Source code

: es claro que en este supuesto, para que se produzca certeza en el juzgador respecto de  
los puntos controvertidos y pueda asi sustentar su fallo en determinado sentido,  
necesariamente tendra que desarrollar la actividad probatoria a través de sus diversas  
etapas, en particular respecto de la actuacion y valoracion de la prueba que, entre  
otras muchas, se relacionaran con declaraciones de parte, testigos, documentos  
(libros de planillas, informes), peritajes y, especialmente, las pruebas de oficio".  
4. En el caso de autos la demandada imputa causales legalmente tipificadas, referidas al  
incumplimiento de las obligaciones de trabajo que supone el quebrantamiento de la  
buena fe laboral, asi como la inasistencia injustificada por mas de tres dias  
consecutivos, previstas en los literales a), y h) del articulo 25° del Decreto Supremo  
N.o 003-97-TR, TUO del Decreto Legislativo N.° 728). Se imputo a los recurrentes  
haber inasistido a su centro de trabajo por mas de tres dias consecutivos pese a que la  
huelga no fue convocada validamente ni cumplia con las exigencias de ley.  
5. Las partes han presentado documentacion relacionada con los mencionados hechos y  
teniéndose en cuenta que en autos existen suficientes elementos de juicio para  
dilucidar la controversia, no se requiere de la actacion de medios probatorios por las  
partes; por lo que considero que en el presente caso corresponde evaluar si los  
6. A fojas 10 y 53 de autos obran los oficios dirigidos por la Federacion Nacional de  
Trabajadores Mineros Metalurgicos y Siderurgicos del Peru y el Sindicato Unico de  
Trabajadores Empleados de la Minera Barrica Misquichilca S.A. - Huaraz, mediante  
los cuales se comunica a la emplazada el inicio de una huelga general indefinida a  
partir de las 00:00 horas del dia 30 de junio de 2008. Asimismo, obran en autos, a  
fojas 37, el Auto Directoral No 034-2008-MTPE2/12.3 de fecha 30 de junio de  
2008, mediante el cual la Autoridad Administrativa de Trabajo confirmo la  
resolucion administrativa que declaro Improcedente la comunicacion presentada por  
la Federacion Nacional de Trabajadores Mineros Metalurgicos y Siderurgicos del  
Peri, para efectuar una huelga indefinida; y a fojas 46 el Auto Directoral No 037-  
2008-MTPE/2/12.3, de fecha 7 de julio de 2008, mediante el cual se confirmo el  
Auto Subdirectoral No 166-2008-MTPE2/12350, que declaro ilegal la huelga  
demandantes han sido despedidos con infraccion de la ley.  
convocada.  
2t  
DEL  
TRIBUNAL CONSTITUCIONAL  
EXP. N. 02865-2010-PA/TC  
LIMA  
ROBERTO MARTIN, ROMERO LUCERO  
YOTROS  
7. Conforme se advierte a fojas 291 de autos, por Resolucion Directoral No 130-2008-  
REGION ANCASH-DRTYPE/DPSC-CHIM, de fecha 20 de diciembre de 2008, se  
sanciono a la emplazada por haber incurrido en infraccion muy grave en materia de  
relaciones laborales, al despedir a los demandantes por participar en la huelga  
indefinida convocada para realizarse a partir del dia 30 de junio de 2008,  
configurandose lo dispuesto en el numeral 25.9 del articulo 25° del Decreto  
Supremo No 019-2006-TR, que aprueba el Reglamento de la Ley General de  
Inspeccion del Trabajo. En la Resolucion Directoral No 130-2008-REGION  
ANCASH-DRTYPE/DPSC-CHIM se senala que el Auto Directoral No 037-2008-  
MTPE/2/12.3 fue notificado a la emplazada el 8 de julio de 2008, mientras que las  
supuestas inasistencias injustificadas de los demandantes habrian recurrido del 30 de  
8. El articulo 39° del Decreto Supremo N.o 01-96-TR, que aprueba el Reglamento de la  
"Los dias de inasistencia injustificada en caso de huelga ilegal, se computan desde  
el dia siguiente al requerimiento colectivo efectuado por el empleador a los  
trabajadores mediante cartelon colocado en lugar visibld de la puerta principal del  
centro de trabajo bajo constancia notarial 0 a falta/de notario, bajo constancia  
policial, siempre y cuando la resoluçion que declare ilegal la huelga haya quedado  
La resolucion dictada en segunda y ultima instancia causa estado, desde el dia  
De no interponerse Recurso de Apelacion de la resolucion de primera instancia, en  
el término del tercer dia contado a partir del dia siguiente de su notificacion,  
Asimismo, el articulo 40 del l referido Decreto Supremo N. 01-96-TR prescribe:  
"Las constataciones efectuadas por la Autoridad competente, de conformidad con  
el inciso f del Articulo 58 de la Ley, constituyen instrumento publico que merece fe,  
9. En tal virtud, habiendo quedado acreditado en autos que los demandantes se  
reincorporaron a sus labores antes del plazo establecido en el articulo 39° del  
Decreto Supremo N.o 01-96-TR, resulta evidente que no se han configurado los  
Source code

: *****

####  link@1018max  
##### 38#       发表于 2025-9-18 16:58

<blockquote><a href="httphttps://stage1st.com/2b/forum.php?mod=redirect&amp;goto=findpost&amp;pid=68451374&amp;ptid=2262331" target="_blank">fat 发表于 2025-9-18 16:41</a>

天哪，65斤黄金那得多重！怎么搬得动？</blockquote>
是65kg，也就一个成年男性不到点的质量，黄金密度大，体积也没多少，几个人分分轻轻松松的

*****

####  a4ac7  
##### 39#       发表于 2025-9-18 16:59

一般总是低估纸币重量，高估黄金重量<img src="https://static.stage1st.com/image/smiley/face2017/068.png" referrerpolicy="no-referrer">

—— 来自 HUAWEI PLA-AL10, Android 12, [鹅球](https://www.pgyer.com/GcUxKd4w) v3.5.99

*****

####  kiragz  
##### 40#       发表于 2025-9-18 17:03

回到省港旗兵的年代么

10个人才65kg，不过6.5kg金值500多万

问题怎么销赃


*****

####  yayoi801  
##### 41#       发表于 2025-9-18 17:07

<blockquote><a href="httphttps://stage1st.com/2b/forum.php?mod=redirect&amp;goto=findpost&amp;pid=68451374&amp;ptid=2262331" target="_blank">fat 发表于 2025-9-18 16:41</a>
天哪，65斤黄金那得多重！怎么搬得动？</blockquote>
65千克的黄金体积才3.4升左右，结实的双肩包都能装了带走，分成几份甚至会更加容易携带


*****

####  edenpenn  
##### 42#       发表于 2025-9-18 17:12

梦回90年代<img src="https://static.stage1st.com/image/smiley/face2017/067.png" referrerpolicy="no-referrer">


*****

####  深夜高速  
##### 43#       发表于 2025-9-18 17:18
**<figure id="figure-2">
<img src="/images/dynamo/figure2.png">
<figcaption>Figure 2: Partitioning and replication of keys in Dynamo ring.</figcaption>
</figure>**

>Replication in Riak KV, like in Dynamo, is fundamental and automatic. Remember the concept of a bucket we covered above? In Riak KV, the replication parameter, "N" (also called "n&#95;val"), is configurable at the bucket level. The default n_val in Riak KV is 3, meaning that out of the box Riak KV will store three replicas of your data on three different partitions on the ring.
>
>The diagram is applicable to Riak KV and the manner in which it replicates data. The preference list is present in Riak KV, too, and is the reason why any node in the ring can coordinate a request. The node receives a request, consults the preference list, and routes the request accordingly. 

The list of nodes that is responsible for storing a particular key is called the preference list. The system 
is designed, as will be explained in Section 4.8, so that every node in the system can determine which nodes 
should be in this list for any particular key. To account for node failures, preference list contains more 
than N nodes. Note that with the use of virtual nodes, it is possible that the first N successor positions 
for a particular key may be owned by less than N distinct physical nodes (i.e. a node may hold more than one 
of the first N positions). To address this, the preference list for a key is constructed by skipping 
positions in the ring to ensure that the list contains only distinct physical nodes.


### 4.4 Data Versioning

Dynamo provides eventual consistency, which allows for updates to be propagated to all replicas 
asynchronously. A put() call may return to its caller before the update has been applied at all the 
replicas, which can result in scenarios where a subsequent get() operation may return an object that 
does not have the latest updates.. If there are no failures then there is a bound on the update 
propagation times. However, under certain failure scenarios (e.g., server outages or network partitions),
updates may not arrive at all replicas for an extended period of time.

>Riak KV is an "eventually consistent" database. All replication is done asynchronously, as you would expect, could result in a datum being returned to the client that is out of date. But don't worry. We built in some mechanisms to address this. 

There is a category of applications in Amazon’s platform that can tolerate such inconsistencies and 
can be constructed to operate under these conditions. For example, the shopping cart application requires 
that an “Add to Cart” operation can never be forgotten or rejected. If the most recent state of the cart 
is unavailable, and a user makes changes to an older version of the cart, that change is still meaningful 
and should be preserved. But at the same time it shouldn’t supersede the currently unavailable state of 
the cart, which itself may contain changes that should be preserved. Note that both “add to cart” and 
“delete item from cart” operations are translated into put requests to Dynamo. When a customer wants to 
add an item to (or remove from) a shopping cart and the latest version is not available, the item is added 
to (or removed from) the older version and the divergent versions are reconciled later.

Required action: In the records above, find every line containing the word "Riak" and show it.

Written response:
>Replication in Riak KV, like in Dynamo, is fundamental and automatic. Remember the concept of a bucket we covered above? In Riak KV, the replication parameter, "N" (also called "n&#95;val"), is configurable at the bucket level. The default n_val in Riak KV is 3, meaning that out of the box Riak KV will store three replicas of your data on three different partitions on the ring.
>The diagram is applicable to Riak KV and the manner in which it replicates data. The preference list is present in Riak KV, too, and is the reason why any node in the ring can coordinate a request. The node receives a request, consults the preference list, and routes the request accordingly. 
>Riak KV is an "eventually consistent" database. All replication is done asynchronously, as you would expect, could result in a datum being returned to the client that is out of date. But don't worry. We built in some mechanisms to address this. 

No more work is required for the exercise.